The image of a pelican feeding her chicks is not an eccentricity when found in church art and decoration. Quite the contrary, it is one of the oldest motifs of Christian iconography. The pelican is one of its favorite animal motifs in Christian art, along with the lamb, the mythical phoenix (rising from its ashes, a symbol of the Resurrection of Christ) and the unicorn (which, according to legend, can only be captured by a pure virgin, and therefore became an allegory of the Incarnation).
A pelican, the story goes (as found in Physiologus, a text written by an anonymous Alexandrian author in the second century), in order to prevent its chicks from starving in times of scarcity, would pierce its chest with its own beak to feed them with its own blood.
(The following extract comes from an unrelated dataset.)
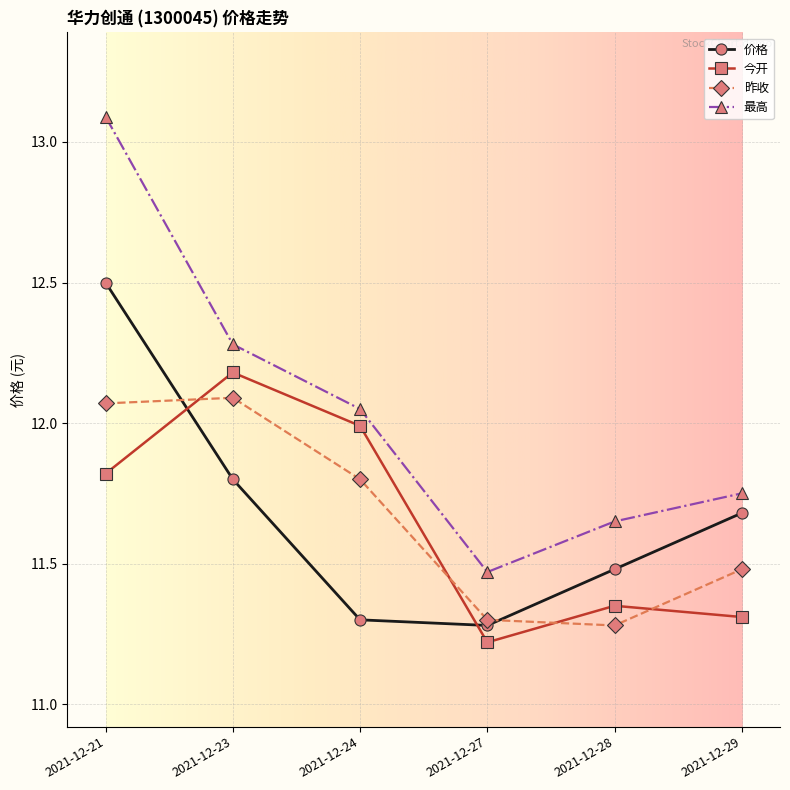

How many values in the 最高 series exceed 12?

3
According to other legends, if pelican chicks happen to die, the pelican would open its own chest and bring them back to life, spraying them with his own blood.
In view of this existing tradition, it is easy to see why the early Christians adopted the motif as a symbol of Christ, the Redeemer who gives up His own life to bring his own back from the death of sin, feeding them with His own Body and Blood in the Eucharist.
Interestingly, St. Epiphanius, St. Basil and St. Peter of Alexandria quoted the Physiologus; Dante, in his Paradiso, refers to Christ as “our Pelican” and Shakespeare himself, in his Hamlet, through Laertes, refers to the legend of the pelican (“to his good friend thus wide, I’ll open my arms / and, like the kind, life-rendering pelican, repast them with my blood”). Even Aquinas, in his Adoro te devote, wrote: “like the tender tales of the Pelican / bathe me, Jesus Lord, in what Thy Bosom ran / Blood that but one drop has the power to win / all the world forgiveness of its world of sin.”